Input data:
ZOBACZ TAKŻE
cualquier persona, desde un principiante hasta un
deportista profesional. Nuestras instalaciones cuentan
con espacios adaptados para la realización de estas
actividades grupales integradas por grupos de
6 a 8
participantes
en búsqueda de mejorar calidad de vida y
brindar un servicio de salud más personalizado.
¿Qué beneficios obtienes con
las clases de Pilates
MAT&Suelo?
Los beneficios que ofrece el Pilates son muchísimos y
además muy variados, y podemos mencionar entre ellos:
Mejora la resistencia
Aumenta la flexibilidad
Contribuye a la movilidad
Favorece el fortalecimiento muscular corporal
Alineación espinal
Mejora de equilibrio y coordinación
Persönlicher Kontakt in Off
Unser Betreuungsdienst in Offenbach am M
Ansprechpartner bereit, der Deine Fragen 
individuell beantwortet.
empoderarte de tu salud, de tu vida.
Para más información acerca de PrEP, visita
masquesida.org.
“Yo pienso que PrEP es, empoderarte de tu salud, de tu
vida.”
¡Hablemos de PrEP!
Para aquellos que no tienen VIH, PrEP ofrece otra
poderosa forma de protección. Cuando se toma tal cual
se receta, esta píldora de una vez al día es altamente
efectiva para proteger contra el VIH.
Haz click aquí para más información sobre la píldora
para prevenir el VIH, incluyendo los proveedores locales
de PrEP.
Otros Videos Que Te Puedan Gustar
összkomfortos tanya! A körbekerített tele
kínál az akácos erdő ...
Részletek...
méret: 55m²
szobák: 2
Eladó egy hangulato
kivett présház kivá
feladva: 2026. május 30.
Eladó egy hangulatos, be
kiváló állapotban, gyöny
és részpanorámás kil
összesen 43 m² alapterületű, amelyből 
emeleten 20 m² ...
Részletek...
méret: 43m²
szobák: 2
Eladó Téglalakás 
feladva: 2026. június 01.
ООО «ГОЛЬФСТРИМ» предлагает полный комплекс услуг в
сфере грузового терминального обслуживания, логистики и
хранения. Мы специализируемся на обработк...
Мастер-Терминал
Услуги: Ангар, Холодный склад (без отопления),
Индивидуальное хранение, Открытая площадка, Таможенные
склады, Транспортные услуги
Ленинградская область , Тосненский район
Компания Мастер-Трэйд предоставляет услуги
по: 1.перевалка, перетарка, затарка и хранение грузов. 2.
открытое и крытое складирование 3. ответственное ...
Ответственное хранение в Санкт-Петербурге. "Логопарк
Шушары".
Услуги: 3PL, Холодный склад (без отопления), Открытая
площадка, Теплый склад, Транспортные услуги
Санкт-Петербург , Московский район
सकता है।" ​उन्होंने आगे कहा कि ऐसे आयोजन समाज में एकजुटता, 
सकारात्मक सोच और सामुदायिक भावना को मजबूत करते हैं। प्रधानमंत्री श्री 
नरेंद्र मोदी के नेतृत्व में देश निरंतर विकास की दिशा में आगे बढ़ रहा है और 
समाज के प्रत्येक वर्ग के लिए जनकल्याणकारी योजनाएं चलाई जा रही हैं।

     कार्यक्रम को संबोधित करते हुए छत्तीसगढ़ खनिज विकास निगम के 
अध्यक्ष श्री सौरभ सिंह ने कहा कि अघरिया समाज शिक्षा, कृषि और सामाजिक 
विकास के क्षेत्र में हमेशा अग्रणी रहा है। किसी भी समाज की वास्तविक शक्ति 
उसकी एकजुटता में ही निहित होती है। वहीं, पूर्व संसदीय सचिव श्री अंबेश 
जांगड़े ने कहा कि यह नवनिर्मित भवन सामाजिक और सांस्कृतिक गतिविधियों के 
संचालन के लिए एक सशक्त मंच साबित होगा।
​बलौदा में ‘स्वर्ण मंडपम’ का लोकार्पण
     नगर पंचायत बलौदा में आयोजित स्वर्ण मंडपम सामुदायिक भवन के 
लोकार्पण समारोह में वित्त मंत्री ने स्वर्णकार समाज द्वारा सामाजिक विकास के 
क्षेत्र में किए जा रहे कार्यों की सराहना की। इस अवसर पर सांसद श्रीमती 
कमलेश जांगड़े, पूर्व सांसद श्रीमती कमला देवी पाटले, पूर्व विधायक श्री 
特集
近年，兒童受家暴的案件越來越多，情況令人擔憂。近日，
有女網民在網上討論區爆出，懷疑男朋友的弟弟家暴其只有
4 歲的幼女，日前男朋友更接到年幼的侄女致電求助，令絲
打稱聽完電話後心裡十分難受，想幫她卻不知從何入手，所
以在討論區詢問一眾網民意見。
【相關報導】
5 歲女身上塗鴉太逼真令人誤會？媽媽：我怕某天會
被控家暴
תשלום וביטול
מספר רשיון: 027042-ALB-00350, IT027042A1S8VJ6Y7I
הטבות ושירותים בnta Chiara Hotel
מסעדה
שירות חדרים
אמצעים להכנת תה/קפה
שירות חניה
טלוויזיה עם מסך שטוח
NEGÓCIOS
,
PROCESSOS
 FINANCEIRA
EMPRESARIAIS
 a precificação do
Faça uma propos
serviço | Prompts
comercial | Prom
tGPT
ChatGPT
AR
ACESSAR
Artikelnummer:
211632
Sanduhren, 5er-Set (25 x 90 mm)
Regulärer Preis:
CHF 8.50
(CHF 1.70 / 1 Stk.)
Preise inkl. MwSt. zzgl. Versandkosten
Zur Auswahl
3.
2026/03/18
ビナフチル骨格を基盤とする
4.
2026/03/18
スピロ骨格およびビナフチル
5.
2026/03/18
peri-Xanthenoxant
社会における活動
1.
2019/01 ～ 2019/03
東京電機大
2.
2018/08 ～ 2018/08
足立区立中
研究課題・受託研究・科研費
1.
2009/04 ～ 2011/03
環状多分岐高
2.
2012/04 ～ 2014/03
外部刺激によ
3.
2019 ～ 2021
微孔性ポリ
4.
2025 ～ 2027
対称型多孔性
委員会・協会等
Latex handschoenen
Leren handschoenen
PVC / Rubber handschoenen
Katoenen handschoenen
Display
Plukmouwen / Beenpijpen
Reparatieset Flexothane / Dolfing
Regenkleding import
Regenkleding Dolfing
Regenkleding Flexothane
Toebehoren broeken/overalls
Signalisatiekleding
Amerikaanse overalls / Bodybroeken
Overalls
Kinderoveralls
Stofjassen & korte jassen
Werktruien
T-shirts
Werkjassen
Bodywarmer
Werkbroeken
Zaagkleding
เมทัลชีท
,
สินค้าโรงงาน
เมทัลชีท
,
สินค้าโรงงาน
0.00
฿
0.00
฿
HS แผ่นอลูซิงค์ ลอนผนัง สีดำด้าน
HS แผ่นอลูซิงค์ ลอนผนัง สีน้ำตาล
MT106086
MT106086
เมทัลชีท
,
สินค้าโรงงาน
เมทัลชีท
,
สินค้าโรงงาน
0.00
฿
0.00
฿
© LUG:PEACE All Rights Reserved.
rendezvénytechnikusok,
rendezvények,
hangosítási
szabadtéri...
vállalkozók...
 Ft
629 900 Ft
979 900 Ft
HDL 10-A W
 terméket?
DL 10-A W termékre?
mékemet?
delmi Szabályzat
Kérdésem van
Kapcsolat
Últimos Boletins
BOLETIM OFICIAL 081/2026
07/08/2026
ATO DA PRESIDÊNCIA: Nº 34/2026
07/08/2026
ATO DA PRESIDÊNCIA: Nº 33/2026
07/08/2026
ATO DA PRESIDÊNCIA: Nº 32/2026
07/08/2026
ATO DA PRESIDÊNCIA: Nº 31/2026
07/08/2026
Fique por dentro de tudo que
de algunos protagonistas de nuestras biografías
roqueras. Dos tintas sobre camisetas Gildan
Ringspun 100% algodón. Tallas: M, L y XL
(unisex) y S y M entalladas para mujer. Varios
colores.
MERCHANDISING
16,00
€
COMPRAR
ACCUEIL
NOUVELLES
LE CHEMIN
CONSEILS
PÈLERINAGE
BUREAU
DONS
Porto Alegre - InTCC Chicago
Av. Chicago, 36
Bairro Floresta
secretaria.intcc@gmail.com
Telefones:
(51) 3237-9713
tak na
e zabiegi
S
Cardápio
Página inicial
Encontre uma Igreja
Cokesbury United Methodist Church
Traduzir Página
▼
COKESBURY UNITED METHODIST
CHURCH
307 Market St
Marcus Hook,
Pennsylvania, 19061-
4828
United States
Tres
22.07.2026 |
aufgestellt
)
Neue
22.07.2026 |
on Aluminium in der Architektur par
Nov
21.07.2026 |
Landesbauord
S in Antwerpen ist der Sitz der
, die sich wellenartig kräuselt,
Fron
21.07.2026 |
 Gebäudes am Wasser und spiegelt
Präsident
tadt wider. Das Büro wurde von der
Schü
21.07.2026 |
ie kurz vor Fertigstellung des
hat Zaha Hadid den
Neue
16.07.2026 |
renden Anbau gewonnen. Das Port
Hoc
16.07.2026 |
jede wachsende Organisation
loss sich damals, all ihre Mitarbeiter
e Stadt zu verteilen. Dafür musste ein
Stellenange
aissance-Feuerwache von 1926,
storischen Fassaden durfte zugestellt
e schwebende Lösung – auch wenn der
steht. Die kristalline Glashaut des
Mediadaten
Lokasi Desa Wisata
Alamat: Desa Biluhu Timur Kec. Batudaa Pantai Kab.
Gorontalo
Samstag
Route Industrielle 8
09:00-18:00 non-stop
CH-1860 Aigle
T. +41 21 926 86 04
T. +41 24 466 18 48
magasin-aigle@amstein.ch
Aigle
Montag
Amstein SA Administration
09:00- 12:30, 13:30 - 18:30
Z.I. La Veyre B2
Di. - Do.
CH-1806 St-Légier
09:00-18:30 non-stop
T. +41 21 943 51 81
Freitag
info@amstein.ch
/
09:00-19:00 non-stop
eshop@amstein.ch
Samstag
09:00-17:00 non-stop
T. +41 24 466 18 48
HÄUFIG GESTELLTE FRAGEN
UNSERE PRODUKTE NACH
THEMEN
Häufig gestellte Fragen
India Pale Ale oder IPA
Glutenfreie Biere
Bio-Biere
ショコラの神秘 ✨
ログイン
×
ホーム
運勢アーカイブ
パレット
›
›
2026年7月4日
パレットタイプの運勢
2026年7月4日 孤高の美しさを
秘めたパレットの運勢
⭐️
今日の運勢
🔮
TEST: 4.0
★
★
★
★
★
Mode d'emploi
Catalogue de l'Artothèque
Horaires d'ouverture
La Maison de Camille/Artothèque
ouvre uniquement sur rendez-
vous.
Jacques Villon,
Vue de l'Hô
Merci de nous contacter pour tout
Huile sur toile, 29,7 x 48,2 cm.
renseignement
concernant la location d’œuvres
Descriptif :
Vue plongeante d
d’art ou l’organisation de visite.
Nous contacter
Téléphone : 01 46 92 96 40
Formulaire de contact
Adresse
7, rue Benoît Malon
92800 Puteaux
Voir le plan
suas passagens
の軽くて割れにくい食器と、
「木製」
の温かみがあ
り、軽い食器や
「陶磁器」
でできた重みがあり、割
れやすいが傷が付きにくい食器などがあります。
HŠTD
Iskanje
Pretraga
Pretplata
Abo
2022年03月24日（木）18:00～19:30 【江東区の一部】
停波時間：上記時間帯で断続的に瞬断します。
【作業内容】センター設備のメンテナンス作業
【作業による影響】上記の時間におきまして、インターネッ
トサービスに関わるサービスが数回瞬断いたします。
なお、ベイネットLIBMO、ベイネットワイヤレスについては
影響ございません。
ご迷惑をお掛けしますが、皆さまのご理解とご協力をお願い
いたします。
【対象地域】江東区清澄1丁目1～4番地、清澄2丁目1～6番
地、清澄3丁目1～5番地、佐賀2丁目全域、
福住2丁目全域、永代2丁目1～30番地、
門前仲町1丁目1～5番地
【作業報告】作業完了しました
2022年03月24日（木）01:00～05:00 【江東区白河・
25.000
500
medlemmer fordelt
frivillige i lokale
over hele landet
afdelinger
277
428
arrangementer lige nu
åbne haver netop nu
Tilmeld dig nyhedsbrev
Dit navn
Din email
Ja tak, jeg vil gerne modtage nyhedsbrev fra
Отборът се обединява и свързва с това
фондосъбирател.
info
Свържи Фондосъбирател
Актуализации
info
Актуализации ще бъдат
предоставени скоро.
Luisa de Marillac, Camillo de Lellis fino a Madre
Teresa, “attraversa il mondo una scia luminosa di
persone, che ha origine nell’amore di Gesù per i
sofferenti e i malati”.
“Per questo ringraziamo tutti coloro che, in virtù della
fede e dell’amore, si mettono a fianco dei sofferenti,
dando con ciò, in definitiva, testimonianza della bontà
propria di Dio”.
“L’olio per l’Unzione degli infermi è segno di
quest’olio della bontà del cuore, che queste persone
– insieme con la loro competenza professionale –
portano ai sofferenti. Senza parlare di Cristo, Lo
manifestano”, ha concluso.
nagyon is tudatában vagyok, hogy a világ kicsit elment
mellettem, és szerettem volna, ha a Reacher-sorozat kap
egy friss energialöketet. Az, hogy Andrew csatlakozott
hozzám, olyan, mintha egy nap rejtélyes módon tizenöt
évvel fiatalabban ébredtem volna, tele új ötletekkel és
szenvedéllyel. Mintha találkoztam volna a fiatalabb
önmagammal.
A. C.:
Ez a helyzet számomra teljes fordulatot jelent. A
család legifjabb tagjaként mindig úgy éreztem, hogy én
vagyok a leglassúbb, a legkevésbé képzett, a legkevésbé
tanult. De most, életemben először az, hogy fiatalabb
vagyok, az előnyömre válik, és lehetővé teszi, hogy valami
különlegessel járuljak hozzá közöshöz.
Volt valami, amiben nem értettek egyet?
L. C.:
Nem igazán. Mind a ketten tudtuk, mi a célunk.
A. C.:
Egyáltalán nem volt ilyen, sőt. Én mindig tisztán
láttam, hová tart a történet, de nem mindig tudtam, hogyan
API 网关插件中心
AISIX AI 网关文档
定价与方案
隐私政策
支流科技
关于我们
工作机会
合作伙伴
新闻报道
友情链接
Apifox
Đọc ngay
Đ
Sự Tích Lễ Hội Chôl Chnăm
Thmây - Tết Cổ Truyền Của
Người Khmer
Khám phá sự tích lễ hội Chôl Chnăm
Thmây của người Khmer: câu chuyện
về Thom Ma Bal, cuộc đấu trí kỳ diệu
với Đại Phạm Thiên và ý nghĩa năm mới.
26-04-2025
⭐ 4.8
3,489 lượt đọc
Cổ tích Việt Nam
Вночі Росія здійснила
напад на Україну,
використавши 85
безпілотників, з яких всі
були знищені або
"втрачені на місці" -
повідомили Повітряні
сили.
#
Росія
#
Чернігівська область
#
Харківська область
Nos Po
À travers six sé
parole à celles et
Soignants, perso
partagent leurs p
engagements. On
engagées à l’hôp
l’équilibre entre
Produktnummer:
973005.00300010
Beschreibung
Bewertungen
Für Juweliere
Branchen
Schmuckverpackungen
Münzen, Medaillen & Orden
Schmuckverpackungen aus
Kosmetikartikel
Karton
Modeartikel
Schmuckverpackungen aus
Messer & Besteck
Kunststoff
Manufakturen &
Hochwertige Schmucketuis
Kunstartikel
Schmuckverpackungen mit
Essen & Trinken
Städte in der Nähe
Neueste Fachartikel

Brief: Track down all lines above with the string "sich" and copy them.

Solution:
, die sich wellenartig kräuselt,
loss sich damals, all ihre Mitarbeiter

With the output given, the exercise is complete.